WHAT YOU NEED TO DO
Reproduce all of the items with every occurrence of "displayed" replaced by "shown" and everything else left unchanged. Omit the pictures from your output.

= Beginning of Section =

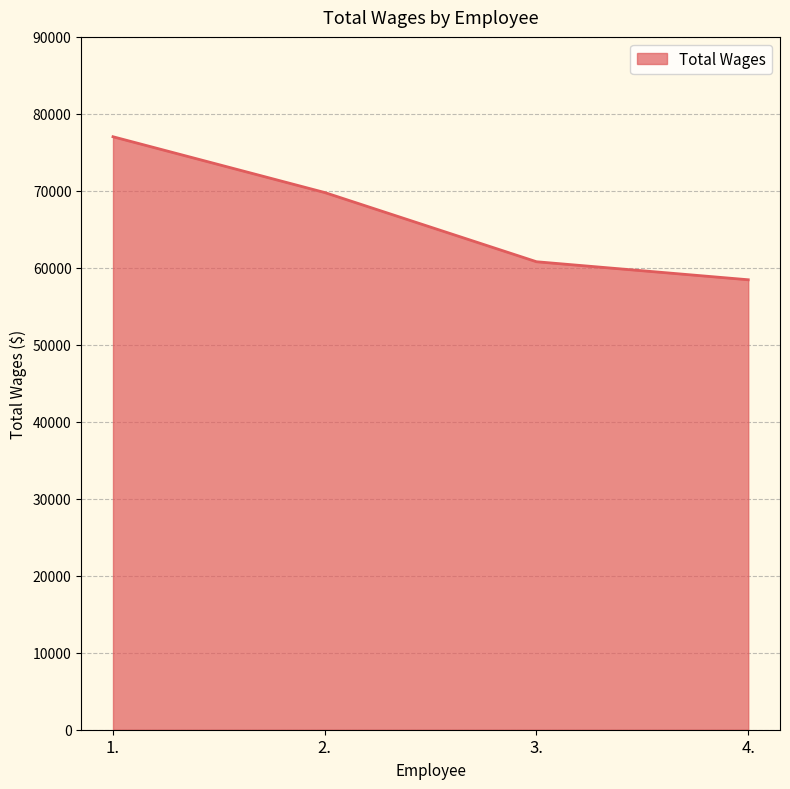

The chart shows a value of 16843 at 2.. True or false?

False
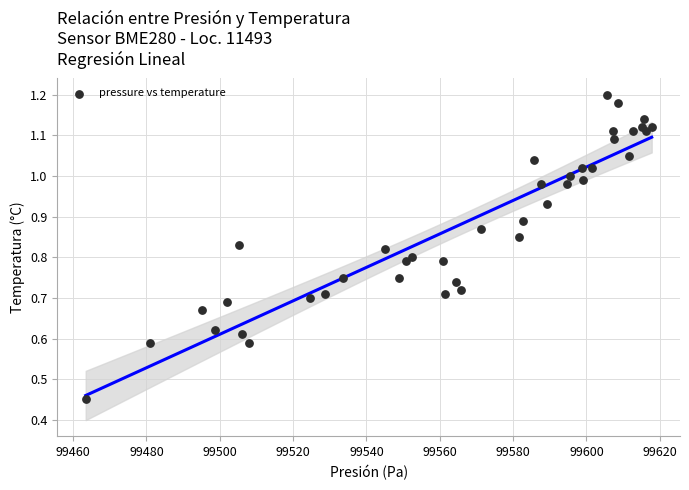

What is the range of X values (max minus min)?

154.4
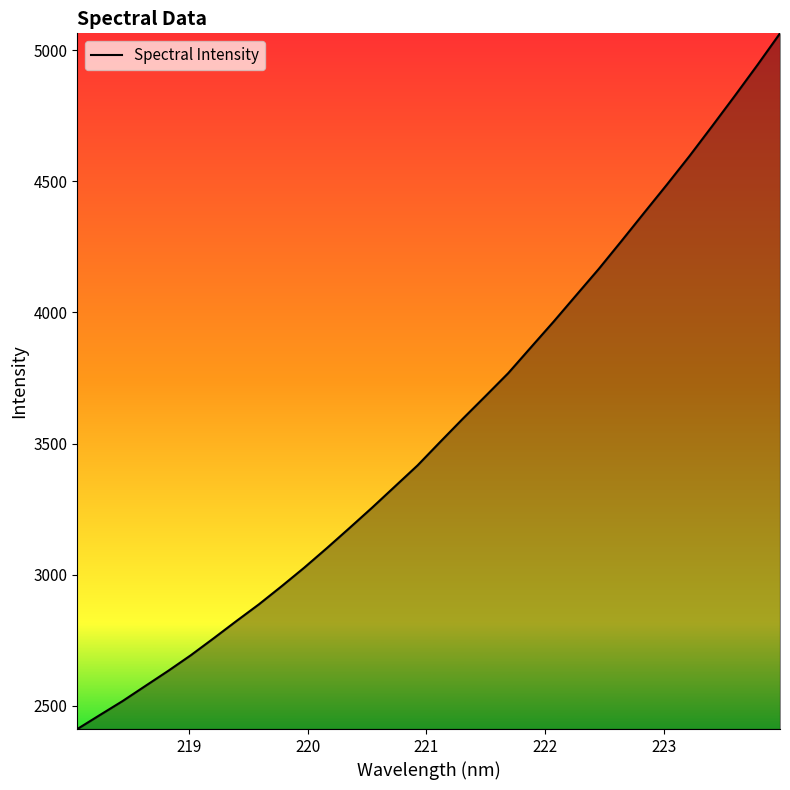

What is the smallest value displayed?

2411.4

= End of Section =

TASK SOLUTION
The chart shows a value of 16843 at 2.. True or false?

False

What is the range of X values (max minus min)?

154.4

What is the smallest value shown?

2411.4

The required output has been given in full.